Les problèmes majeurs que rencontrent les francophones unilingues étaient au cœur de cette causerie. «Est-ce qu’un régime linguistique peut se transformer?» et «Comment expliquer le processus qui permet le changement du régime linguistique?» sont les deux questions essentielles soulignées par le conférencier.
Selon M. Normand, un régime linguistique «renvoie aux dimensions juridiques, politiques, symboliques et opérationnelles qui guident la prise de décision sur les politiques publiques et la définition des problèmes et des revendications en matière linguistique sur un territoire donné.» Le spécialiste en sciences politiques croit qu’il est difficile de transformer un régime linguistique sans un choc exogène, c’est-à-dire d’origine extérieure.
En effet, l’évolution du français en Ontario au cours des dernières années était au centre des débats. D’après M. Normand, qui a déjà réalisé plusieurs travaux sur la francophonie en Ontario, cette province a un régime linguistique plus généreux aux francophones en situation minoritaire.
Il ajoute que «le français est passé d’une langue prohibée dans les écoles publiques à une langue légitime dans les institutions gouvernementales à l’intérieur d’un siècle.» Certes, le français n’a pas encore un statut officiel en Ontario, mais le bilinguisme est présent dans beaucoup d’organismes publics.
Par ailleurs, plusieurs assistants à la causerie ont abordé la question de la place du français dans les services publics en Nouvelle-Écosse. L’usage du français dans l’administration reste un grand défi dans cette province anglodominante.
D’ailleurs, Karmen d’Entremont, qui est originaire de Par-en-Bas, a affirmé lors de la causerie que le français est plus présent à l’Hôpital de Yarmouth que dans l’une des écoles du Conseil scolaire acadien provincial (CSAP) qu’il connait.
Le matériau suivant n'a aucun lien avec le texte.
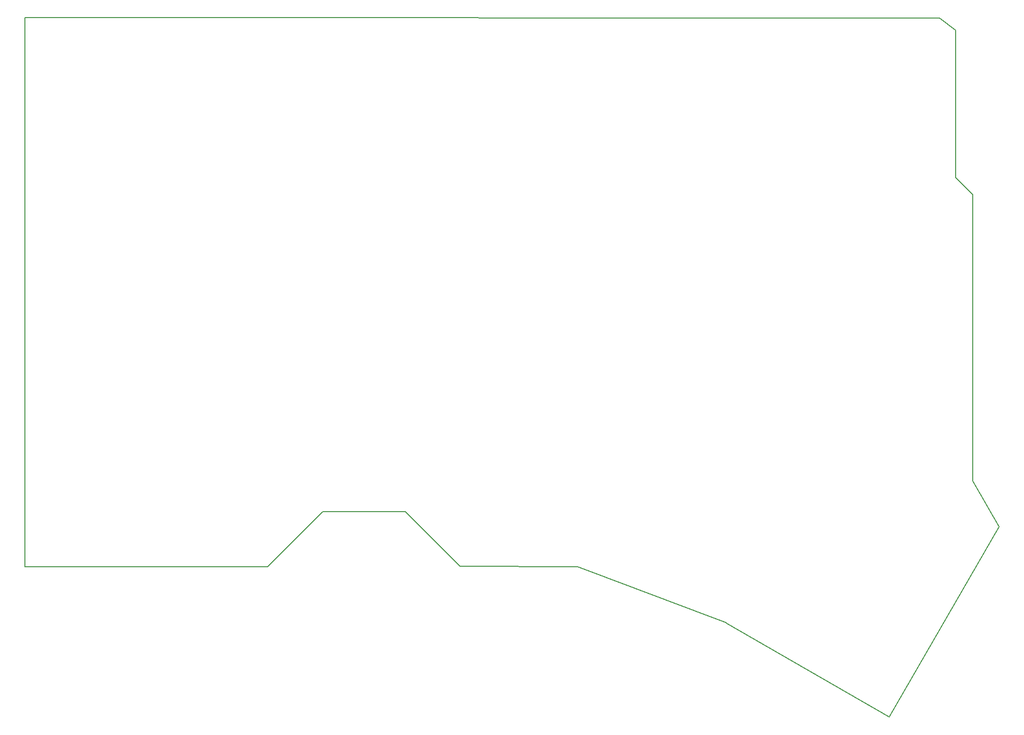
<source format=gbr>
G04 #@! TF.GenerationSoftware,KiCad,Pcbnew,(5.0.0)*
G04 #@! TF.CreationDate,2019-01-26T20:43:56+09:00*
G04 #@! TF.ProjectId,Manta60BLE_Bottom,4D616E74613630424C455F426F74746F,rev?*
G04 #@! TF.SameCoordinates,Original*
G04 #@! TF.FileFunction,Profile,NP*
%FSLAX46Y46*%
G04 Gerber Fmt 4.6, Leading zero omitted, Abs format (unit mm)*
G04 Created by KiCad (PCBNEW (5.0.0)) date 01/26/19 20:43:56*
%MOMM*%
%LPD*%
G01*
G04 APERTURE LIST*
%ADD10C,0.200000*%
G04 APERTURE END LIST*
D10*
X115917450Y-128581500D02*
X136346450Y-128586500D01*
X40474350Y-33326200D02*
X40474350Y-128586500D01*
X82579350Y-128586500D02*
X92109350Y-119056500D01*
X190303450Y-154694500D02*
X209358450Y-121690500D01*
X115917450Y-128581500D02*
X106406450Y-119062500D01*
X136346450Y-128586500D02*
X162095450Y-138402500D01*
X204834450Y-64056500D02*
X201834450Y-61023500D01*
X40474350Y-33326200D02*
X199040450Y-33337500D01*
X162092450Y-138406500D02*
X190303450Y-154694500D01*
X201834450Y-61023500D02*
X201834450Y-35496500D01*
X204834450Y-113728500D02*
X209358450Y-121690500D01*
X201834450Y-35496500D02*
X199040450Y-33337500D01*
X204834450Y-111305699D02*
X204834450Y-64056500D01*
X92106750Y-119062500D02*
X106406450Y-119062500D01*
X204819450Y-113728500D02*
X204819450Y-111124500D01*
X70897650Y-128587500D02*
X82581650Y-128587500D01*
X40481250Y-128587500D02*
X70897650Y-128587500D01*
M02*

</source>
Le CSAP est le seul conseil scolaire francophone de la Nouvelle-Écosse. Offrir aux élèves une éducation de qualité en français est le mandat de ce conseil. «Je l’ai dit sans exagération», a-t-il rajouté.
D’autres problèmes majeurs en Nouvelle-Écosse et dans d’autres provinces canadiennes ont été soulevés. Comme, entre autres, l’incapacité des agents de la police et des réceptionnistes de diverses institutions provinciales de s’exprimer en français. En raison de cette incapacité, des résidents francophones unilingues de ces provinces ne trouvent pas toujours les services dont ils ont besoin.
Dans le même esprit, Martin Normand, dit-il, connait des patients francophones au Canada qui sont victimes de leur incapacité de s’exprimer en anglais à l’hôpital.
Martin Normand est une figure de proue de la promotion de la francophonie canadienne. Depuis février 2021, il est le directeur de la recherche stratégique et des relations internationales à l’Association des collèges et universités de la francophonie canadienne (ACUFC).
Avant de décrocher ce poste, il était stagiaire postdoctoral à l’École d’études politiques de l’Université d’Ottawa, où il a aussi coordonné le Groupe de recherche interdisciplinaire sur les pratiques d’offre active de services en français.
Il détient un doctorat en science politique de l’Université de Montréal. Les recherches de M. Normand portent sur les politiques linguistiques au Canada et sur la mobilisation des minorités linguistiques. Quant à l’ACUFC, elle regroupe les 22 collèges et universités de la francophonie canadienne.